- TASK BRIEF:
In the entries below, count each line holding the word "casing". Answer with the total alone.

- RECORDS SHOWN:
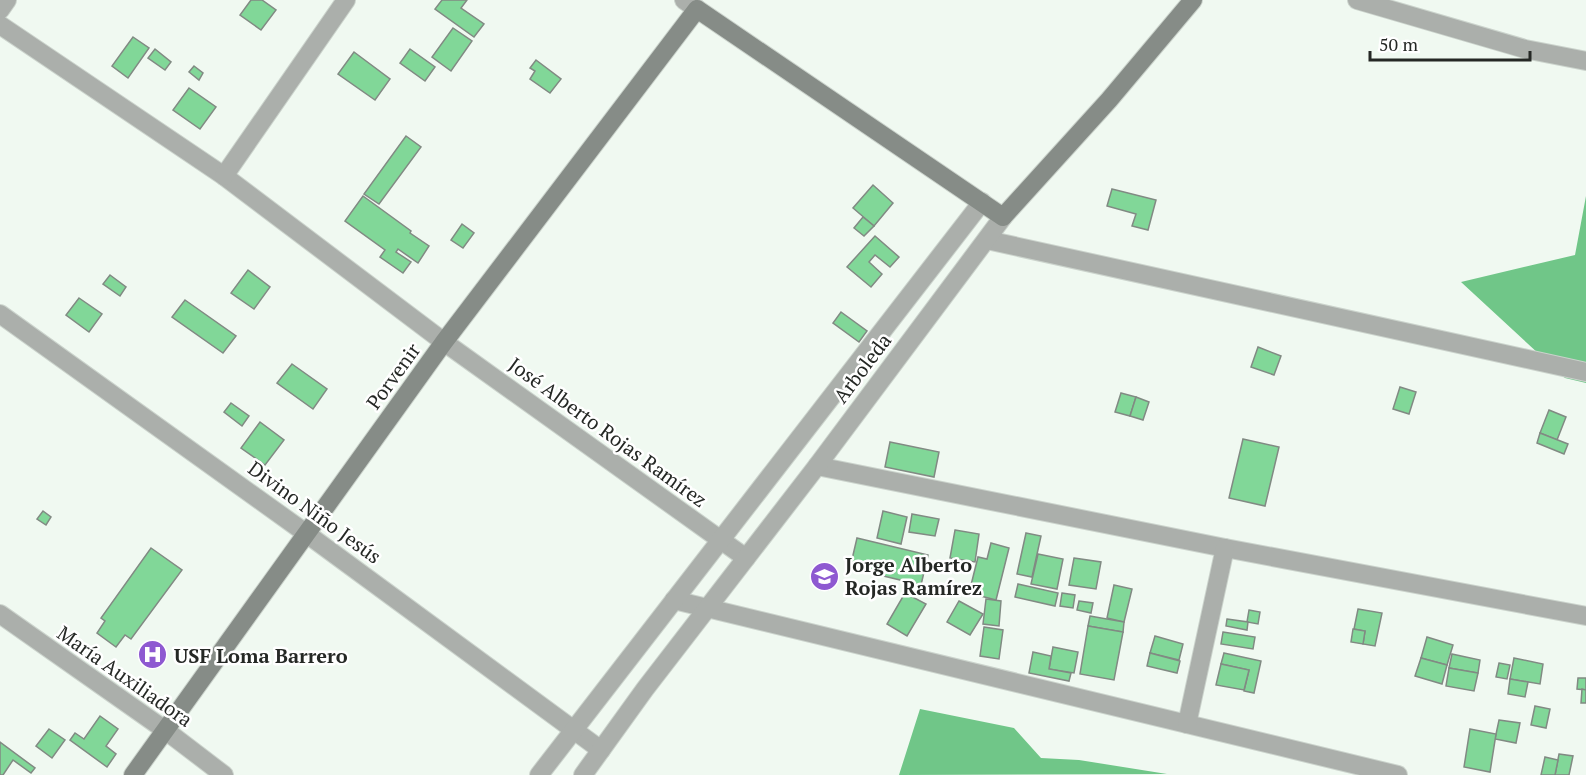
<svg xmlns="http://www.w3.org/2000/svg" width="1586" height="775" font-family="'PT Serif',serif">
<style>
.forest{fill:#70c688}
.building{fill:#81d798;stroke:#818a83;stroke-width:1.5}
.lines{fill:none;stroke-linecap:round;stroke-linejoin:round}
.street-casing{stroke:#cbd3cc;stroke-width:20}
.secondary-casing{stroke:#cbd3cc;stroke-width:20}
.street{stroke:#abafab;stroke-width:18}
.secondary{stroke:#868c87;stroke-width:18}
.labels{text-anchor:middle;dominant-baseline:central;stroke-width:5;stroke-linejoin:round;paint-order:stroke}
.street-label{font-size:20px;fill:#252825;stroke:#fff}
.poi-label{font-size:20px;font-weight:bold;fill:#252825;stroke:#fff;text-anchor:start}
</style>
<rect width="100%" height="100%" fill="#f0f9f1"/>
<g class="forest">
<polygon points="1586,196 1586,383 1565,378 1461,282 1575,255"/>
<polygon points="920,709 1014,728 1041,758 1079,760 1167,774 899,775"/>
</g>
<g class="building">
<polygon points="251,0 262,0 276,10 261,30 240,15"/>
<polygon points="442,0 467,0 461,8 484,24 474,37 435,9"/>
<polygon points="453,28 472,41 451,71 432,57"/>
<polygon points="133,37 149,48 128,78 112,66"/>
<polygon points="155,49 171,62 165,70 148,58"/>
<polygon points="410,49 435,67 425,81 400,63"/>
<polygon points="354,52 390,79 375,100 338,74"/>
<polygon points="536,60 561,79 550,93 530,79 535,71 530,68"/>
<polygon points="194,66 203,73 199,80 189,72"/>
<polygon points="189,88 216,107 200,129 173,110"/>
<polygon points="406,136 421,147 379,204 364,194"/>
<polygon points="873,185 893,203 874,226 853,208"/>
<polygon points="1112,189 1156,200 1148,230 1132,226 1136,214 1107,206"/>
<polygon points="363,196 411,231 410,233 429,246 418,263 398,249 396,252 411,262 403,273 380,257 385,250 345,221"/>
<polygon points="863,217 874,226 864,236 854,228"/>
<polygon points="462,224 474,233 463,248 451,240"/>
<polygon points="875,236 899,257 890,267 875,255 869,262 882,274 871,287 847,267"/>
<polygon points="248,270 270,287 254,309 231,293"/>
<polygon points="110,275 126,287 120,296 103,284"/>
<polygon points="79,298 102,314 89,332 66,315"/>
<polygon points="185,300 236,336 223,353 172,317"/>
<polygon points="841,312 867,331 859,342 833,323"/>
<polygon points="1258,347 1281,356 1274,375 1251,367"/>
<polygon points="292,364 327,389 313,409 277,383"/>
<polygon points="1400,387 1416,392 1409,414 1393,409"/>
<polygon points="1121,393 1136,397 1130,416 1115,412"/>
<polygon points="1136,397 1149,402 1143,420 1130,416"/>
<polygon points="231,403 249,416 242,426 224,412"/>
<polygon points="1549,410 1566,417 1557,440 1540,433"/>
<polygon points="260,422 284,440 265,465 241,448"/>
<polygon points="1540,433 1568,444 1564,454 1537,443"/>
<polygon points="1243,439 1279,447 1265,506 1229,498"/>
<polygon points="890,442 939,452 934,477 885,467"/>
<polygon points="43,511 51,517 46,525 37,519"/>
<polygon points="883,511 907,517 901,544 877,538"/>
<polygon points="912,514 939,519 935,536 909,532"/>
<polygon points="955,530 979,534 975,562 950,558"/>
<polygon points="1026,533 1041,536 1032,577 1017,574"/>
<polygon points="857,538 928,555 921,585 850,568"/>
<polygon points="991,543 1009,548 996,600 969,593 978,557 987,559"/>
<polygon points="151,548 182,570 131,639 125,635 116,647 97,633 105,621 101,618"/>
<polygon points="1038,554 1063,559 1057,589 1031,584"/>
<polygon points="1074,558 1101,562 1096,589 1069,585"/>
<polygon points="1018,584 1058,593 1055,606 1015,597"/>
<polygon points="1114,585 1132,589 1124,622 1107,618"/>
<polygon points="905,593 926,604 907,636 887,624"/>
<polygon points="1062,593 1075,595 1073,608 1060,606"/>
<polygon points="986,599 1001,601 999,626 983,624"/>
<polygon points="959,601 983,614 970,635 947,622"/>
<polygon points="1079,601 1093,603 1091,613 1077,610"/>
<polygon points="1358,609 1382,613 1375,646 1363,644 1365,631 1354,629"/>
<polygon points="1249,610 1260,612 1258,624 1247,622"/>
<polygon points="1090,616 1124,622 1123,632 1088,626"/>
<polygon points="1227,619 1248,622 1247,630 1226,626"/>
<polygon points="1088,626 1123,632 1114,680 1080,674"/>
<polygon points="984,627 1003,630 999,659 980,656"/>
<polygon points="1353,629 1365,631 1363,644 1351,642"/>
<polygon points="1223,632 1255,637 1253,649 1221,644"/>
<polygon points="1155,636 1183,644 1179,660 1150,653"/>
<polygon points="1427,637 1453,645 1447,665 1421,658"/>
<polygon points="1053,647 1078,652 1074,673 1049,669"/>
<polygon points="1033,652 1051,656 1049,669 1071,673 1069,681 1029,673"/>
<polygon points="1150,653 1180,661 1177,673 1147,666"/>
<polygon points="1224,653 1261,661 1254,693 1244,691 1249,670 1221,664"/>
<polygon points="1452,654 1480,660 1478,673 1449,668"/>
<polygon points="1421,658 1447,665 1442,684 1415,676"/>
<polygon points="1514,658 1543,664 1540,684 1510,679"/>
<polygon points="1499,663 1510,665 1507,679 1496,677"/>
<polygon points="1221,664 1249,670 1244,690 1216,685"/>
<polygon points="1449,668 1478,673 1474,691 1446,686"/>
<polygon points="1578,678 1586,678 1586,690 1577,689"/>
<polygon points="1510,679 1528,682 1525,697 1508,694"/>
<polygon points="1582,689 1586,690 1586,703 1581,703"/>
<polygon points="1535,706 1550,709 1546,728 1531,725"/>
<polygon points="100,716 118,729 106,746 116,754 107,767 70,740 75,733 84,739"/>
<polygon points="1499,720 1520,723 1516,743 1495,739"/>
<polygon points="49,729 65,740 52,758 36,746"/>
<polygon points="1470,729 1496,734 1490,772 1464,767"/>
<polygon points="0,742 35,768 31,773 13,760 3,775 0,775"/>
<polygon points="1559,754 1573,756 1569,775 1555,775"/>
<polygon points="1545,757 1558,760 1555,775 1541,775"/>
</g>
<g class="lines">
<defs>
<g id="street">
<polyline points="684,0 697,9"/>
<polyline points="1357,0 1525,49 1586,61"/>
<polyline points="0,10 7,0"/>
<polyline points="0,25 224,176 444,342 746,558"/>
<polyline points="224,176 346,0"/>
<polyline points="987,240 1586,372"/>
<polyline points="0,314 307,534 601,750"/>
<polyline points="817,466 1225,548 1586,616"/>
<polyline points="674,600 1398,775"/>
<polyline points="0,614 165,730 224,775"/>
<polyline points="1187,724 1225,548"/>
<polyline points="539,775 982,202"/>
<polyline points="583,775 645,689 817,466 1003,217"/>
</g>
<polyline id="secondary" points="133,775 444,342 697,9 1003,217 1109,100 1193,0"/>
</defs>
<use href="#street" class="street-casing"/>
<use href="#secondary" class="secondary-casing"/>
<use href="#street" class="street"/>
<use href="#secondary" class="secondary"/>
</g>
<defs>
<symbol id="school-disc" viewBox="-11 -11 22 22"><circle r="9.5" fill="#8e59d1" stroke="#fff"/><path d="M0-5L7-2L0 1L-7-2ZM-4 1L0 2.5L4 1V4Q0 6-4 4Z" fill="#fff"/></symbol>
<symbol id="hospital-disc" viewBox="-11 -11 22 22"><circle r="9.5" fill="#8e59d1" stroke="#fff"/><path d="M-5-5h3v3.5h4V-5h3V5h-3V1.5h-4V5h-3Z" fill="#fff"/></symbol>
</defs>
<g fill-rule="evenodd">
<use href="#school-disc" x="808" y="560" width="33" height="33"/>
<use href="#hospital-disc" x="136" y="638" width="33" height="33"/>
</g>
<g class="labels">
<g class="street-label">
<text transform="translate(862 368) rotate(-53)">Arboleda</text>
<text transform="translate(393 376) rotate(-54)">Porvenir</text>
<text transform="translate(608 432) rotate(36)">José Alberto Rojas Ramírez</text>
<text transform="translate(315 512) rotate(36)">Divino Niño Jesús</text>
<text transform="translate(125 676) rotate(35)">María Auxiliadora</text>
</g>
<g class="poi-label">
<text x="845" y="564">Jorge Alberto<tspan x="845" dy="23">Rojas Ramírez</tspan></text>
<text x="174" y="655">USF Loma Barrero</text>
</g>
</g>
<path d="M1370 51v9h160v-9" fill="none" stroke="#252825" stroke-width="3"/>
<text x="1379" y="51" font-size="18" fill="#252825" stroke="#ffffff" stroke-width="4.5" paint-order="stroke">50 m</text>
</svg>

- OUTPUT:
4